# Posts/Thread Count



## solaryellow (May 25, 2010)

Will there be any way to set the number of threads or posts per page like vBulletin had? It is a minor irritant but I like not having to click on page after page to view posts and threads.


----------



## TulsaJeff (May 26, 2010)

solaryellow said:


> Will there be any way to set the number of threads or posts per page like vBulletin had? It is a minor irritant but I like not having to click on page after page to view posts and threads.


We don't have that at the moment but thank you for the suggestion.  Out of curiosity, how many posts would you like to see on a page?  Right now, we show 20 per page.


----------



## solaryellow (May 26, 2010)

TulsaJeff said:


> We don't have that at the moment but thank you for the suggestion.  Out of curiosity, how many posts would you like to see on a page?  Right now, we show 20 per page.

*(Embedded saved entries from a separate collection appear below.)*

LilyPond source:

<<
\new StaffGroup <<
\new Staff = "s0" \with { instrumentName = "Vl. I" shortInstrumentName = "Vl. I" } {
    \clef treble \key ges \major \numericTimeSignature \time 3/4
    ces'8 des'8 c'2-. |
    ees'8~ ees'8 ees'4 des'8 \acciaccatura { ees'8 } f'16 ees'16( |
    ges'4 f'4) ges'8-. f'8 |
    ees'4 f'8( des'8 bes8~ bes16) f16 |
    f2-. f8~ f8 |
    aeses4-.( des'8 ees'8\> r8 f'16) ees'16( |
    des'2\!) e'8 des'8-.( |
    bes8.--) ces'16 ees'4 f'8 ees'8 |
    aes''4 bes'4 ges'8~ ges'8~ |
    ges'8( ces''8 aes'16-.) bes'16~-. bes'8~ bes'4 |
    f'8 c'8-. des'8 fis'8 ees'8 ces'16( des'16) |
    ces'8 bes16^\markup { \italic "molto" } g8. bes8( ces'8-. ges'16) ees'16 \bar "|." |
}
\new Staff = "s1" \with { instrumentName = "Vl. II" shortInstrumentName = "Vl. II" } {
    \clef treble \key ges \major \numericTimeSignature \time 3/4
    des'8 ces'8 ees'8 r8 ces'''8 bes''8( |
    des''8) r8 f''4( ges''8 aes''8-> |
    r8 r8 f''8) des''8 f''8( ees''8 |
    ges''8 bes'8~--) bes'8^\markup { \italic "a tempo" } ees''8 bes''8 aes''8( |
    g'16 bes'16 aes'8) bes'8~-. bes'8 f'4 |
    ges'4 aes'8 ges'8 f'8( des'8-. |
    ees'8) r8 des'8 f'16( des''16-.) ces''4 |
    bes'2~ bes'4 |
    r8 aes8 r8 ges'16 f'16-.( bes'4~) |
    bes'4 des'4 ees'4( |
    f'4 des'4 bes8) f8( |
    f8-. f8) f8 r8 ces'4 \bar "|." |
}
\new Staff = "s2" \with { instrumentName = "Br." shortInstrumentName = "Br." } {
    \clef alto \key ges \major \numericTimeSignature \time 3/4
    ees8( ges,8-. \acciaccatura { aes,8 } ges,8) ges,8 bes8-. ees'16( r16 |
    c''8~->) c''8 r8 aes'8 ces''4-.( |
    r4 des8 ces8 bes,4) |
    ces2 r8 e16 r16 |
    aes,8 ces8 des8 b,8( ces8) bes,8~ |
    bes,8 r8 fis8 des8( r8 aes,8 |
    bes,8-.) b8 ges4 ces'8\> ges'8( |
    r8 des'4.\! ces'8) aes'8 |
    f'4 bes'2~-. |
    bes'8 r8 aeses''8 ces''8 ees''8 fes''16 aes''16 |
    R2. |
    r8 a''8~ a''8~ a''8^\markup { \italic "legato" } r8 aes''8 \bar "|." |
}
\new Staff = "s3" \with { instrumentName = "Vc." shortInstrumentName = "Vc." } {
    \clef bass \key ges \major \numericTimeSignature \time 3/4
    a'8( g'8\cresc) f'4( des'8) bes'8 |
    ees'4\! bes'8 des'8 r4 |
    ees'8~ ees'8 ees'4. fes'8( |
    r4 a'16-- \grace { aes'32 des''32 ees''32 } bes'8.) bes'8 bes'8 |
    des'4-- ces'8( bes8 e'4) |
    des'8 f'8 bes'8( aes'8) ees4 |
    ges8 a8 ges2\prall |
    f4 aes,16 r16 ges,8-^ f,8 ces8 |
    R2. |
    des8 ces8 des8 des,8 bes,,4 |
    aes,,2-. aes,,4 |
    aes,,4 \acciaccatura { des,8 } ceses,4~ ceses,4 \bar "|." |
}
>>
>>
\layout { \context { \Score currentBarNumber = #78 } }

I have a feeling what I like might be a bit excessive to some. I usually set mine at 100 or whatever maximum is allowed if it is less than 100. I could be satisfied with 50.


----------



## rhankinsjr (May 26, 2010)

I am the same way, I'd rather wait a little longer and get as many posts as possible on one page... but I know that isn't everyone's cup of tea.  Hopefully they will implement this as an option eventually.


----------